その女性も、すぐに波打つ人のなかへ消えてしまった。小さなため息をつく。
真夏の海の夢を見たような心地で、ひとの群れから抜け出した。
ついでに少し休憩しようとバーへと向かったら、そこに偶然、その女性がいたのだ。
――
いいや、違う。
⌘
「これは、もしや俺の方がナンパされたのかな?」
先ほどまで目元に触れていた指先を絡めとり、綺麗な形の爪にキスを落とす。
そのひとは、大きな丸い瞳をぱちりと好奇心に瞬かせた。
「
……
ちょ、何やってんの!?」
「残念、おとうさま。時間切れです」
「ははぁ、そのようだ」
ぐいと後ろに引き剥がされて、長い腕に抱きしめられたまま、そのひとはくすくすと花の溢れるように笑う。
「ひとの彼女、ナンパしないでくれる!?」
「心外だぜ、エヘーヤ。

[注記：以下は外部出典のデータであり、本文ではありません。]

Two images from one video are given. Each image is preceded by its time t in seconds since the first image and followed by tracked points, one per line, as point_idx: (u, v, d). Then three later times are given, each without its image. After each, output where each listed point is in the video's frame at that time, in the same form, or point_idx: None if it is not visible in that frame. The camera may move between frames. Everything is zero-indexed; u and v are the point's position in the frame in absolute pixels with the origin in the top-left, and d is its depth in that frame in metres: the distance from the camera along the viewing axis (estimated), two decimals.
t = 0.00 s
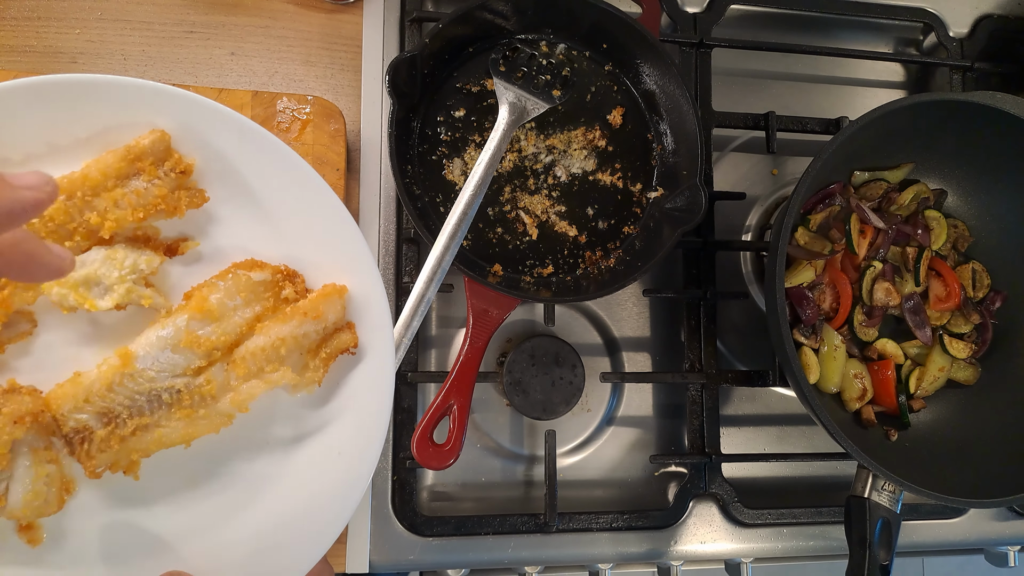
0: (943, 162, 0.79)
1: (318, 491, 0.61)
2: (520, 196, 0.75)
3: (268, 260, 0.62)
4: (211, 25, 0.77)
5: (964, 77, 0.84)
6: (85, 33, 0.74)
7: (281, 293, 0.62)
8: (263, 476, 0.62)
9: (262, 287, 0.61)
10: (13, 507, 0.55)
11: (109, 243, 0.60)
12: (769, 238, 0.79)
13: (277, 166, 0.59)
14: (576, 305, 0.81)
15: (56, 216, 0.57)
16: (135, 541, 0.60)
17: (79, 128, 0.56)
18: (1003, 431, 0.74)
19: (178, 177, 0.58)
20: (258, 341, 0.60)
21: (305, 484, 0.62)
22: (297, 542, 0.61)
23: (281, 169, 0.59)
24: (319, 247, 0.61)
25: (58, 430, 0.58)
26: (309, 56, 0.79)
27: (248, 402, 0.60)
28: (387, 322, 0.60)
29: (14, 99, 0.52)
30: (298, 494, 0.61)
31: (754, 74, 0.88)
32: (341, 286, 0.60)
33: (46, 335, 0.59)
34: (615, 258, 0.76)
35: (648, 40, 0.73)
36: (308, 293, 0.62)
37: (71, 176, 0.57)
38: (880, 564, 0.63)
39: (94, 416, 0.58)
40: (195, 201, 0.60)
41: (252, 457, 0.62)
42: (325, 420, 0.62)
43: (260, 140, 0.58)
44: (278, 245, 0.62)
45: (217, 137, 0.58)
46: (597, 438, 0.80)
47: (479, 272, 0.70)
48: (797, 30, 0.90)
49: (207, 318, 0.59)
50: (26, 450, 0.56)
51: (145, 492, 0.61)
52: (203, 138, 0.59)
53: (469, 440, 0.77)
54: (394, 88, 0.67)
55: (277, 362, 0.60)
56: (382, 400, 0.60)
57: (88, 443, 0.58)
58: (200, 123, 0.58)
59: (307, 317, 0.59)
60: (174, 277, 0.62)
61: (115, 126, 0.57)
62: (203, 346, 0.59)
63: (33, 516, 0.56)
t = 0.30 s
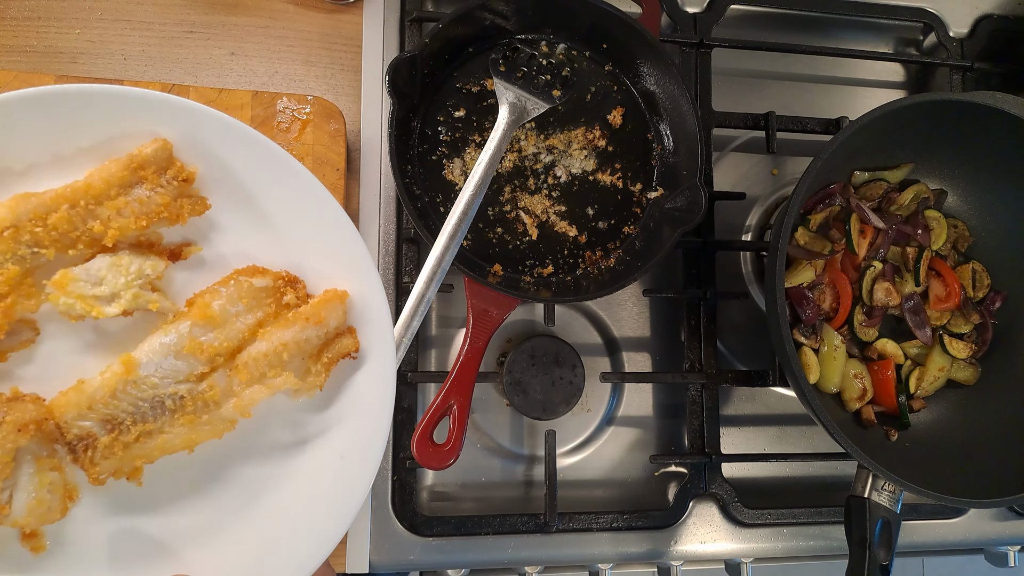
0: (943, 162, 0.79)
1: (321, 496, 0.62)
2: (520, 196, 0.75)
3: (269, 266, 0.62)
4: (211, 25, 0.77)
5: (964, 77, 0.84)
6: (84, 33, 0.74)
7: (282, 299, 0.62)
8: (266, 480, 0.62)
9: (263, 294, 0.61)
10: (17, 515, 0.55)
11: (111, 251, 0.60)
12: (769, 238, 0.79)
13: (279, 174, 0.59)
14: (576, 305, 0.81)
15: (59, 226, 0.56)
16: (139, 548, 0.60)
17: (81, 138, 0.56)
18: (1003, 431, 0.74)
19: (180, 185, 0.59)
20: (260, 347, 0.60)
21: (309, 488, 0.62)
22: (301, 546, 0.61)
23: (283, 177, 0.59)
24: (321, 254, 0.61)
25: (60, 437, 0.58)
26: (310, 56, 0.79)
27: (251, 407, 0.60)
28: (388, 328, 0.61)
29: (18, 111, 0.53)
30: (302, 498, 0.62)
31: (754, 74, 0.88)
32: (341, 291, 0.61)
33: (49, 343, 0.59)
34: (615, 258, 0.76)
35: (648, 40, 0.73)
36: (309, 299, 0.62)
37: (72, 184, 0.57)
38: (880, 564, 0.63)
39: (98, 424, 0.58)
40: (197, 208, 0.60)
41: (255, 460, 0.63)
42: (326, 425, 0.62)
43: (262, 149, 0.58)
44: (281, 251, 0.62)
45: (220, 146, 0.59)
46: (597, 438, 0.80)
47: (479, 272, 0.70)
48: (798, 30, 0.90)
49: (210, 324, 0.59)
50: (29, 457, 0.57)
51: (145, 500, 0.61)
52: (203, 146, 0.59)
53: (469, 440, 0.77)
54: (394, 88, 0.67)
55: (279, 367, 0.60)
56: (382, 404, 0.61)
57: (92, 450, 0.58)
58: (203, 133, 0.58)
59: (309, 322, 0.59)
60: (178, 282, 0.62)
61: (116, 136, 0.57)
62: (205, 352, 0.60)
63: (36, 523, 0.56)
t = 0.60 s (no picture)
0: (942, 162, 0.79)
1: (336, 492, 0.61)
2: (520, 196, 0.75)
3: (285, 267, 0.62)
4: (211, 25, 0.77)
5: (963, 77, 0.84)
6: (85, 33, 0.74)
7: (299, 300, 0.62)
8: (281, 474, 0.62)
9: (280, 294, 0.61)
10: (42, 508, 0.56)
11: (135, 252, 0.59)
12: (769, 238, 0.79)
13: (297, 176, 0.59)
14: (575, 305, 0.81)
15: (85, 227, 0.56)
16: (156, 540, 0.60)
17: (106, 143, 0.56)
18: (1002, 431, 0.74)
19: (202, 189, 0.58)
20: (278, 346, 0.60)
21: (324, 483, 0.62)
22: (315, 542, 0.61)
23: (301, 179, 0.59)
24: (336, 255, 0.61)
25: (84, 432, 0.58)
26: (309, 56, 0.79)
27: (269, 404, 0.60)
28: (401, 329, 0.60)
29: (44, 117, 0.53)
30: (317, 493, 0.62)
31: (754, 74, 0.88)
32: (356, 292, 0.61)
33: (74, 340, 0.60)
34: (615, 258, 0.76)
35: (648, 39, 0.73)
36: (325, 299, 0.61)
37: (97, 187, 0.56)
38: (880, 564, 0.63)
39: (121, 419, 0.58)
40: (217, 212, 0.60)
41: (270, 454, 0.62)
42: (341, 421, 0.62)
43: (280, 151, 0.58)
44: (297, 253, 0.62)
45: (239, 150, 0.58)
46: (597, 438, 0.80)
47: (479, 272, 0.70)
48: (797, 30, 0.90)
49: (229, 324, 0.59)
50: (54, 451, 0.57)
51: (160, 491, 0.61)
52: (217, 148, 0.58)
53: (469, 440, 0.77)
54: (394, 88, 0.67)
55: (295, 365, 0.60)
56: (395, 402, 0.61)
57: (114, 445, 0.58)
58: (223, 138, 0.58)
59: (325, 322, 0.59)
60: (199, 282, 0.62)
61: (140, 140, 0.57)
62: (225, 350, 0.60)
63: (59, 517, 0.56)
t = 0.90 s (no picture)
0: (943, 162, 0.79)
1: (326, 464, 0.61)
2: (520, 196, 0.75)
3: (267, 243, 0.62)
4: (211, 25, 0.77)
5: (963, 77, 0.84)
6: (84, 33, 0.74)
7: (280, 275, 0.62)
8: (272, 447, 0.62)
9: (262, 270, 0.61)
10: (35, 487, 0.56)
11: (115, 232, 0.60)
12: (769, 238, 0.79)
13: (273, 151, 0.59)
14: (575, 305, 0.81)
15: (64, 208, 0.57)
16: (151, 515, 0.60)
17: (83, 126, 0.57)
18: (1003, 431, 0.74)
19: (178, 167, 0.59)
20: (260, 320, 0.60)
21: (314, 455, 0.61)
22: (306, 515, 0.60)
23: (277, 155, 0.59)
24: (317, 228, 0.61)
25: (73, 412, 0.59)
26: (310, 56, 0.79)
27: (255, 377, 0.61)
28: (382, 303, 0.61)
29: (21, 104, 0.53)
30: (307, 466, 0.61)
31: (754, 74, 0.88)
32: (337, 265, 0.60)
33: (60, 321, 0.60)
34: (615, 258, 0.76)
35: (648, 39, 0.73)
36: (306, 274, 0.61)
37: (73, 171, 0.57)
38: (880, 565, 0.63)
39: (109, 397, 0.58)
40: (195, 189, 0.60)
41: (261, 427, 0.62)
42: (329, 395, 0.62)
43: (258, 130, 0.58)
44: (278, 229, 0.62)
45: (216, 127, 0.59)
46: (597, 438, 0.80)
47: (479, 272, 0.70)
48: (797, 30, 0.90)
49: (212, 301, 0.59)
50: (44, 431, 0.57)
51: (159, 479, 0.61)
52: (195, 128, 0.59)
53: (469, 440, 0.77)
54: (394, 88, 0.67)
55: (279, 339, 0.60)
56: (381, 372, 0.60)
57: (104, 423, 0.58)
58: (199, 116, 0.58)
59: (306, 295, 0.59)
60: (180, 260, 0.62)
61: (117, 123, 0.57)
62: (209, 326, 0.60)
63: (53, 495, 0.57)
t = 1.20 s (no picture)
0: (943, 162, 0.79)
1: (335, 466, 0.61)
2: (520, 196, 0.75)
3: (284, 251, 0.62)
4: (211, 25, 0.77)
5: (964, 77, 0.84)
6: (84, 33, 0.74)
7: (297, 282, 0.62)
8: (281, 448, 0.62)
9: (279, 277, 0.61)
10: (47, 483, 0.56)
11: (138, 237, 0.59)
12: (769, 238, 0.79)
13: (293, 162, 0.59)
14: (575, 305, 0.81)
15: (91, 212, 0.56)
16: (159, 513, 0.60)
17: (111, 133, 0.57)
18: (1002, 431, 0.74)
19: (203, 175, 0.59)
20: (277, 325, 0.60)
21: (322, 456, 0.62)
22: (313, 516, 0.61)
23: (298, 167, 0.59)
24: (333, 237, 0.61)
25: (90, 409, 0.59)
26: (309, 56, 0.79)
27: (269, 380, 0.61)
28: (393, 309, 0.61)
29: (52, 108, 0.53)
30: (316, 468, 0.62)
31: (754, 75, 0.88)
32: (352, 274, 0.61)
33: (80, 321, 0.60)
34: (615, 258, 0.76)
35: (649, 40, 0.73)
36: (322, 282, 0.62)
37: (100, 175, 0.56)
38: (880, 565, 0.63)
39: (126, 396, 0.58)
40: (218, 197, 0.60)
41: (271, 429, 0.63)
42: (339, 398, 0.62)
43: (278, 140, 0.58)
44: (294, 235, 0.62)
45: (237, 136, 0.58)
46: (597, 438, 0.80)
47: (479, 272, 0.70)
48: (798, 30, 0.90)
49: (229, 305, 0.60)
50: (60, 428, 0.57)
51: (168, 476, 0.61)
52: (217, 137, 0.58)
53: (469, 440, 0.77)
54: (394, 88, 0.67)
55: (293, 344, 0.61)
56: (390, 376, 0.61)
57: (120, 421, 0.59)
58: (223, 125, 0.58)
59: (322, 302, 0.59)
60: (199, 265, 0.62)
61: (144, 129, 0.57)
62: (225, 330, 0.60)
63: (65, 492, 0.57)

俺がナンパされていたのさ」
「そうなの?」
「あなたにそっくりで、かっこよかったから」
「ウェーイ! 嬉しいね。俺に乗り換えるかい?」
「駄目!」
幼い頃の面影のまま頬を膨らませる息子は、立派な青年になった。とっくに旅をしていても良い歳だ。
「そのお嬢さんを、紹介してくれるんだろ? エヘーヤ」
「やっぱやめる。嫌な予感しかしないし」
「父さんを信じろ!」
「どこをどうやって!?」
笑いながら、肩を叩く。
あぁ、美しい熱帯魚を捕まえて、わざわざ見せに来てくれたのか。なんて可愛い息子だろう。
シャトナ族は長生きだ。年の差があっても、さほど気にせず恋人になる。
――
だから、弱肉強食の自然の中で、親子がライバルにもなり得るのだ。
この深い海の底で、あの美しいヒレに、触れられるのなら。
それはきっと、あの夏の夢の続き。